StanChart appears to be one of the better
capitalised banks, with a core tier one capital
ratio of 10.5 per cent under the latest Basel III
regulatory standards. But there are still nagging
doubts among some analysts over whether it may be
forced to raise capital if it is hit by a further
slowdown in emerging market economies and more
financial market volatility caused by the Federal
Reserve reducing its monetary stimulus.
After this month’s management reshuffle, Credit
Suisse analysts said their “main concern in
terms of a weak capital position has not yet been
addressed”.
Yet the bank is dismissive of these worries. Peter
Sands, chief executive, said recently that the UK
regulator was satisfied with its capital
position.
Bank insiders point out that StanChart’s main
Asian markets continue to achieve economic growth
of about 6 per cent – well above that of the US
and Europe.
Furthermore, large bank mergers seem to have
fallen out of fashion in recent years as
regulators step up efforts to reduce risks in a
sector already considered “too big to fail”.

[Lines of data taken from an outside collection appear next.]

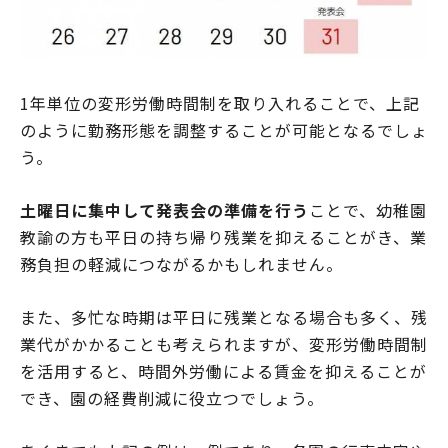
1年単位の変形労働時間制を取り入れることで、上記
のように勤務形態を調整することが可能となるでしょ
う。
土曜日に集中して発表会の準備を行う
ことで、幼稚園
教諭の方も平日の持ち帰り残業を抑えることがき、業
務負担の軽減につながるかもしれません。
また、多忙な時期は平日に残業となる場合も多く、残
業代がかかることも考えられますが、変形労働時間制
を活用すると、時間外労働による賃金を抑えることが
でき、園の経費削減に役立つでしょう。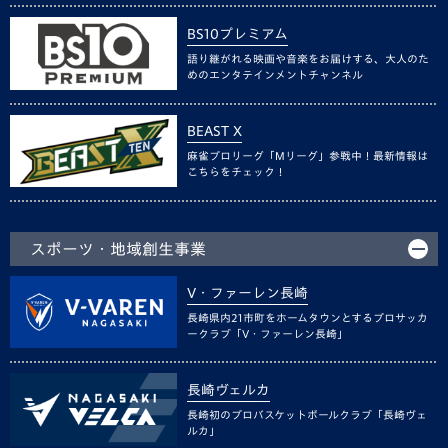
BS10プレミアム
語り継がれる映画や音楽をお届けする、大人のた
めのエンタテインメントチャンネル
BEAST X
麻雀プロリーグ「Mリーグ」参戦中！最新情報は
こちらをチェック！
スポーツ・地域創生事業
V・ファーレン長崎
長崎県内21市町をホームタウンとするプロサッカ
ークラブ「V・ファーレン長崎」
長崎ヴェルカ
長崎初のプロバスケットボールクラブ「長崎ヴェ
ルカ」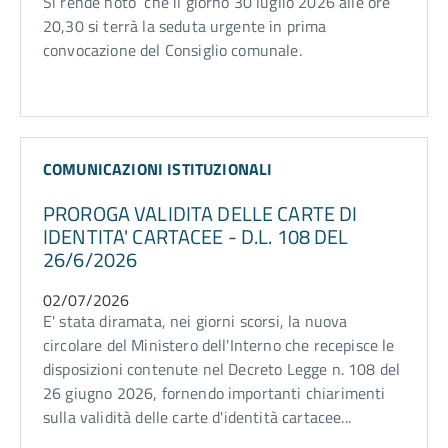
Si rende noto che il giorno 30 luglio 2026 alle ore
20,30 si terrà la seduta urgente in prima
convocazione del Consiglio comunale.
COMUNICAZIONI ISTITUZIONALI
PROROGA VALIDITA DELLE CARTE DI
IDENTITA' CARTACEE - D.L. 108 DEL
26/6/2026
02/07/2026
E' stata diramata, nei giorni scorsi, la nuova
circolare del Ministero dell'Interno che recepisce le
disposizioni contenute nel Decreto Legge n. 108 del
26 giugno 2026, fornendo importanti chiarimenti
sulla validità delle carte d'identità cartacee...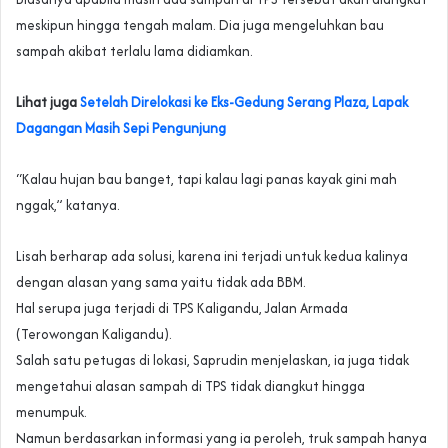
meskipun hingga tengah malam. Dia juga mengeluhkan bau
sampah akibat terlalu lama didiamkan.
Lihat juga
Setelah Direlokasi ke Eks-Gedung Serang Plaza, Lapak
Dagangan Masih Sepi Pengunjung
“Kalau hujan bau banget, tapi kalau lagi panas kayak gini mah
nggak,” katanya.
Lisah berharap ada solusi, karena ini terjadi untuk kedua kalinya
dengan alasan yang sama yaitu tidak ada BBM.
Hal serupa juga terjadi di TPS Kaligandu, Jalan Armada
(Terowongan Kaligandu).
Salah satu petugas di lokasi, Saprudin menjelaskan, ia juga tidak
mengetahui alasan sampah di TPS tidak diangkut hingga
menumpuk.
Namun berdasarkan informasi yang ia peroleh, truk sampah hanya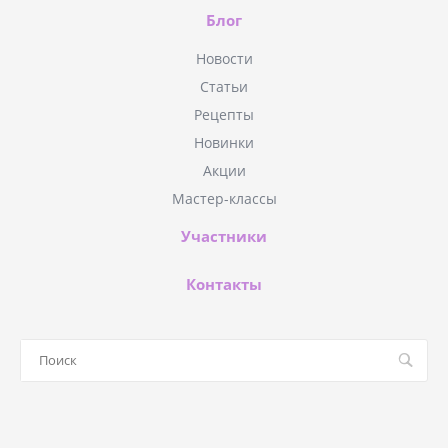
Блог
Новости
Статьи
Рецепты
Новинки
Акции
Мастер-классы
Участники
Контакты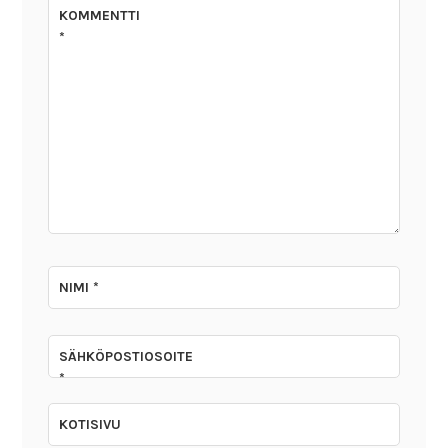
KOMMENTTI
*
NIMI
*
SÄHKÖPOSTIOSOITE
*
KOTISIVU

And with the “global systemically important
financial institutions” being forced to hold
extra capital on a sliding scale depending on
their size, there is an added deterrent against
large deals.
Yet some bankers say there is still interest in a
possible move for StanChart. “It could be an
attractive deal for Wells Fargo to expand in Asia,
and don’t forget the Chinese,” says one
banker.
However, Wells Fargo executives have ruled out a
transformational international deal for the
foreseeable future.
A wild card is the 18 per cent held in StanChart
by Temasek, the Singapore state investment agency,
which looked at selling its stake a couple of
years ago and is still open to offers at the right
price after withholding support from several
executive directors for two years running.